For five decades, Hammond has created an inimitable approach that unites Minimalist and Postminimalist concerns—the grid, repetition, an engagement with materials, process, and site-activation—with feminist art strategies. In doing so, she recovers marginalized craft traditions that combine abstraction with a wide cast of materials: those that are scavenged and imbued with redolent stories like fabric, burlap, rope, straw, leaves, roots, pine needles, dirt, hair, blood, bone, linoleum, metal roofing, burnt wood, and grommets; and those that are traditional such as oil and acrylic paint, graphite, watercolor, latex rubber, and bronze. Through her use of primarily additive and connective processes, Hammond has created a network of meaning that “presences the body.” Her surfaces are expressive, skins endowed with fleshly textures, marks, and appendages. They exude a toughness, an imperative energy, predicated on performative muscular procedures of production such as ripping, tying, wrapping, binding, braiding, puncturing, strapping, and patching, resulting in surfaces and forms infused with social implications.

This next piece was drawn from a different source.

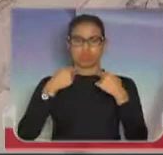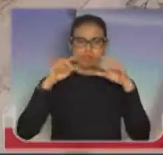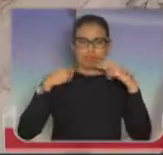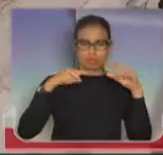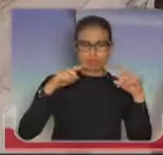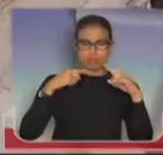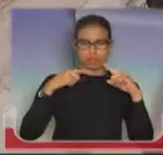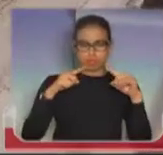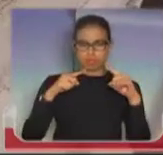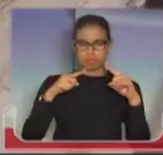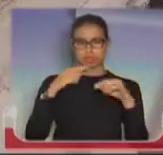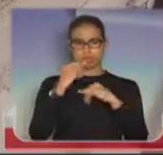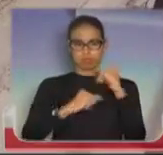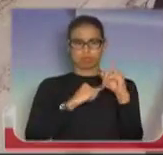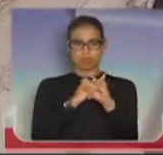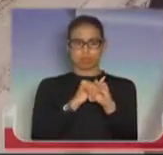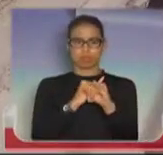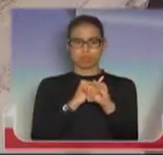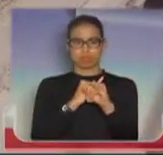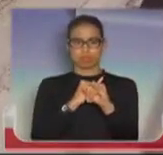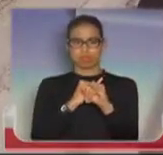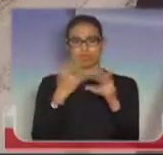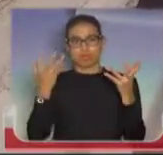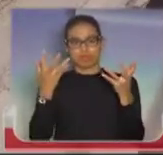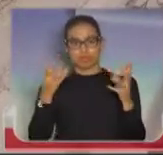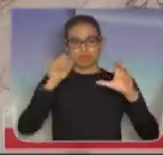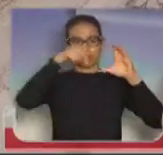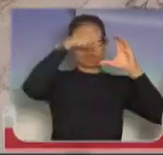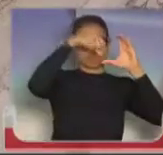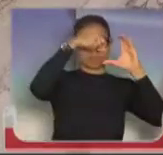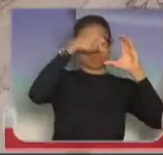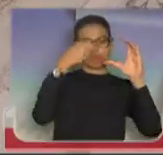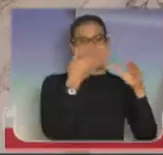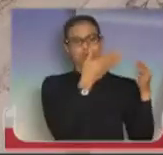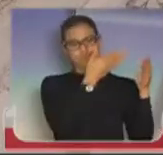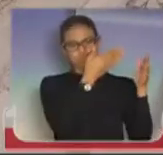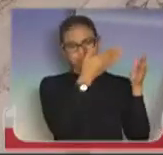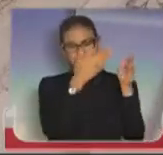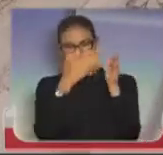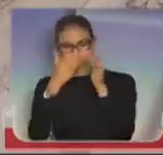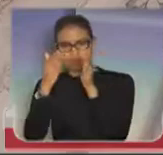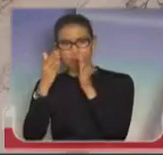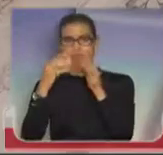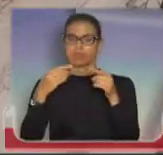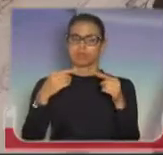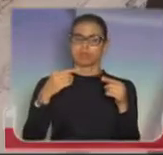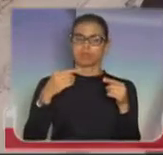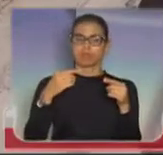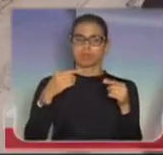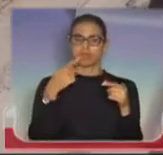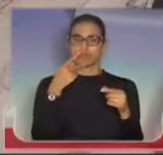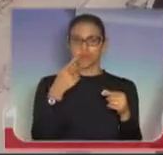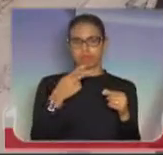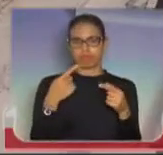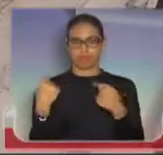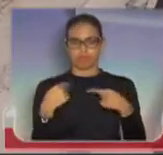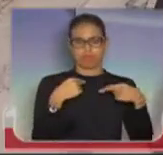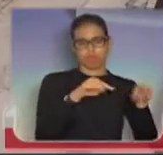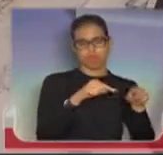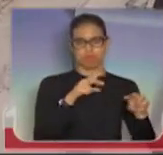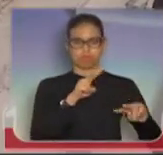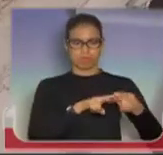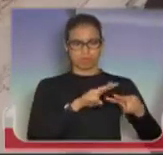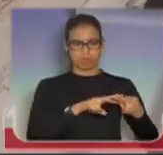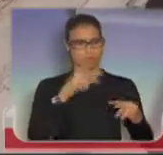hoje um clipe aqui, um vídeo, segunda-feira eu vou passar, de um ataque que houve numa cadeia. Eu acho que não é São Paulo,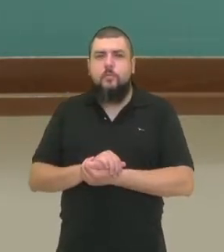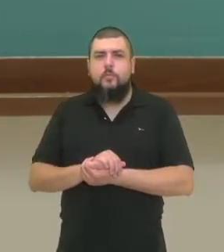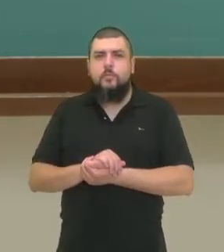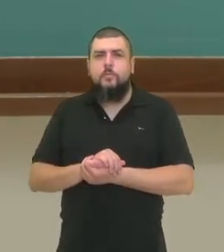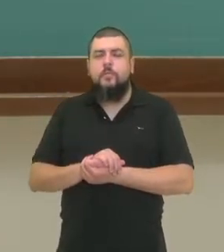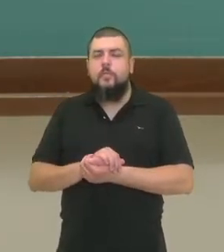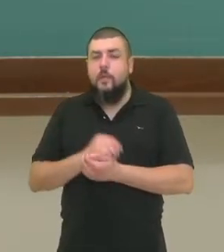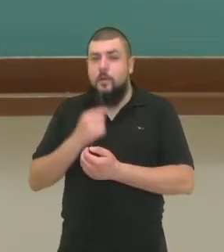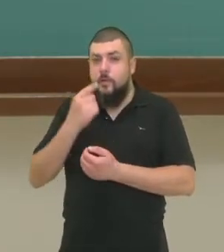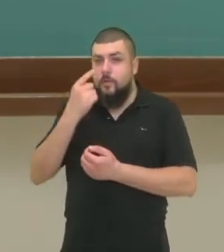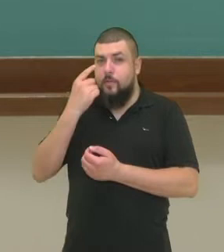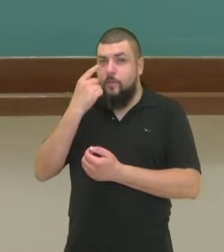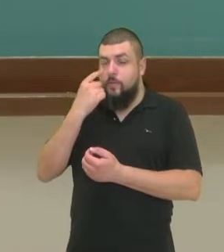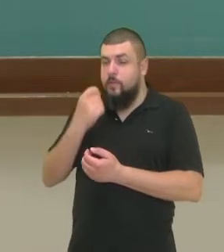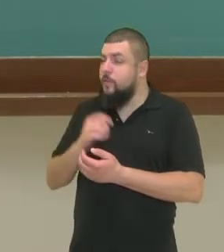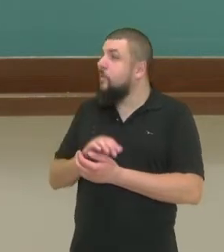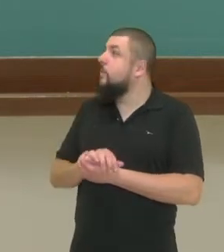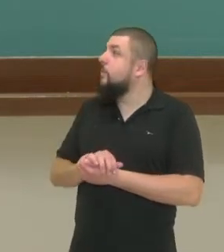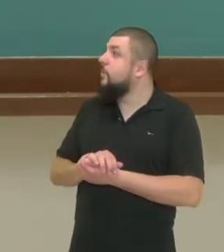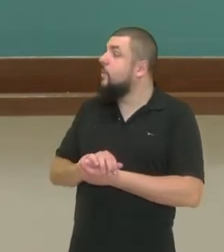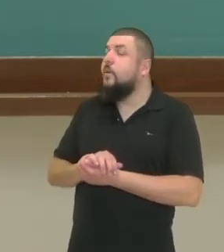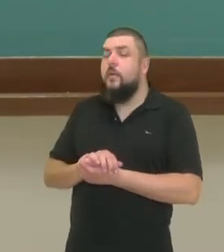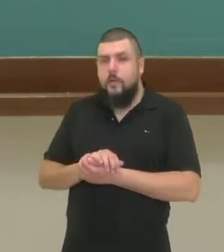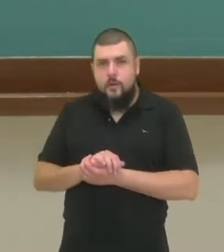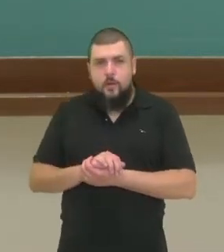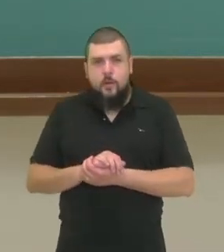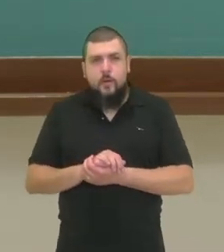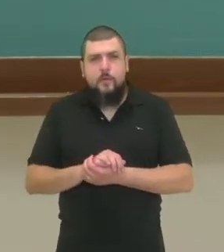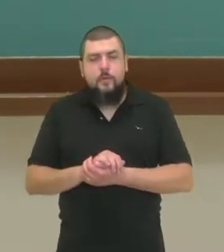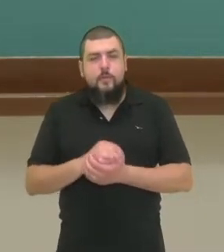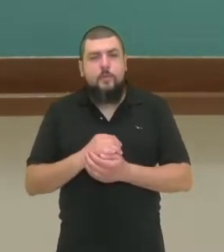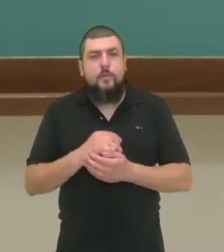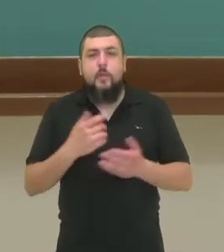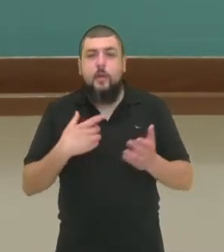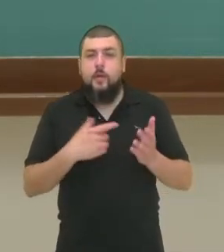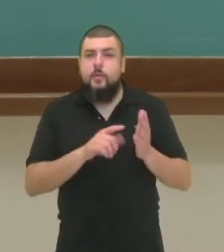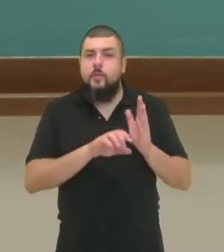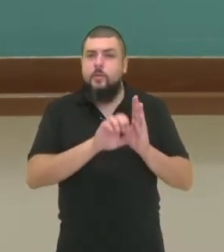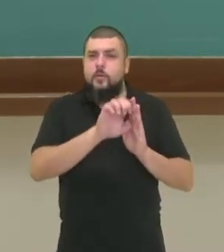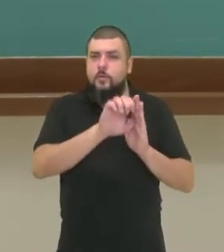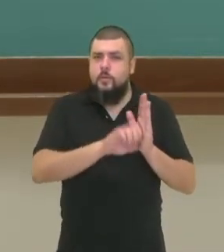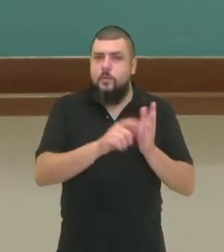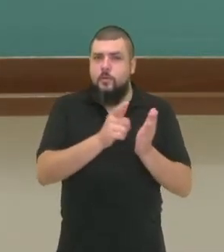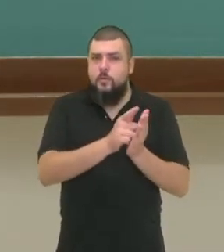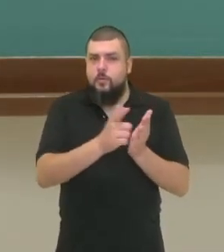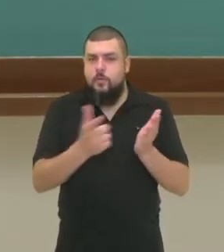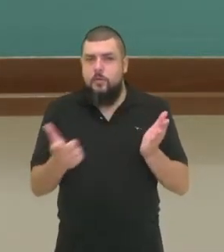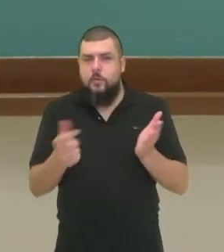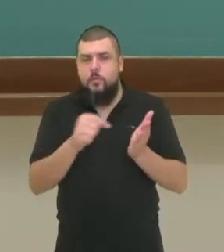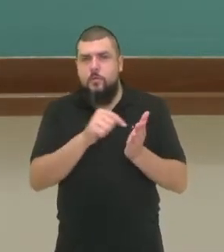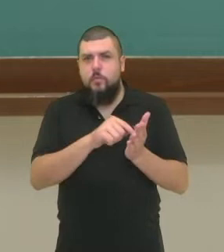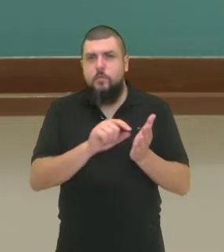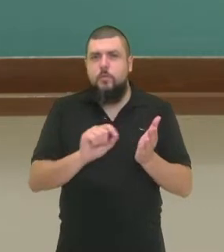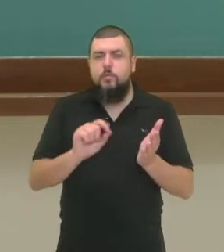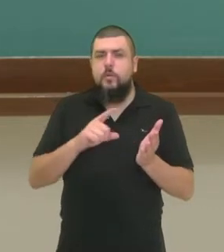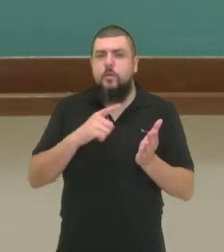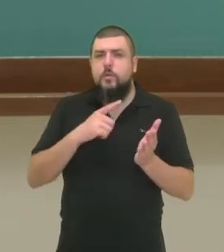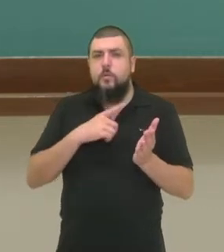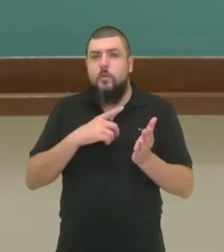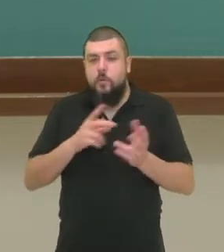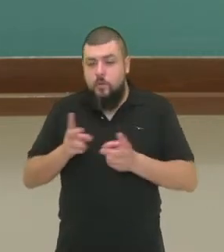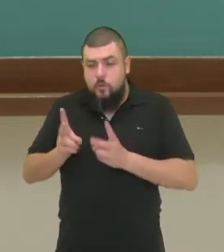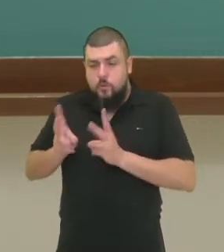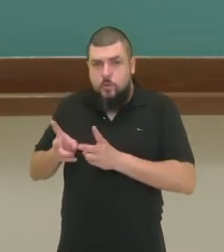reportagem, que está lá na edição. Na edição do mesmo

This survey will re-present the Presences (1972) and the Floorpieces (1973), two historic installations that Hammond created shortly after moving to New York in 1969. The Presences were featured in her initial solo exhibition (1973) at A.I.R., the women’s cooperative gallery in New York, which she co-founded in 1972. Larger than life-size, they resemble bodies or ceremonial robes—powerful three-dimensional accumulations assembled from “rags” (discarded fabric collected from female friends) that she dyed and painted with acrylic. Hammond has described the Floorpieces as her “most radical works,” as they “negotiate a space between painting and sculpture” and “between art and craft.” Their circular braided forms reference rag rugs, but are subtly oversized. Hammond braided knit fabric (scavenged from city dumpsters in the garment district south of Houston Street), stitched the braids into coils, and then partially painted the surface with acrylic, leaving sections of the colorful and patterned fabric uncovered. Considered as very flat sculptures or paintings, presented off the wall, five of the original seven Floorpieces will be installed together for the first time at The Aldrich in a double-height gallery, offering an expansive aerial view.
The mixed-media painting Chicken Lady (1989), which includes an old quilt and recycled rusty roofing tin, refers to an eponymous woman who lived with her animals in old cars and trailers on the marshy land along the waterfront in Milford, Connecticut. The work raises issues of gender and class—the homeless, the misfit, the alien, the artist—the female outsider who cannot participate in society, or chooses not to. Similar concerns continue in Hammond’s materially informed paintings of the last decade, which incorporate pieces of rough burlap, straps, grommets, and rope with her signature layers of thick paint. Often referred to as social or queer abstraction, these paintings engage formal strategies and material metaphors suggesting possibilities of restraint, connection, and liberation.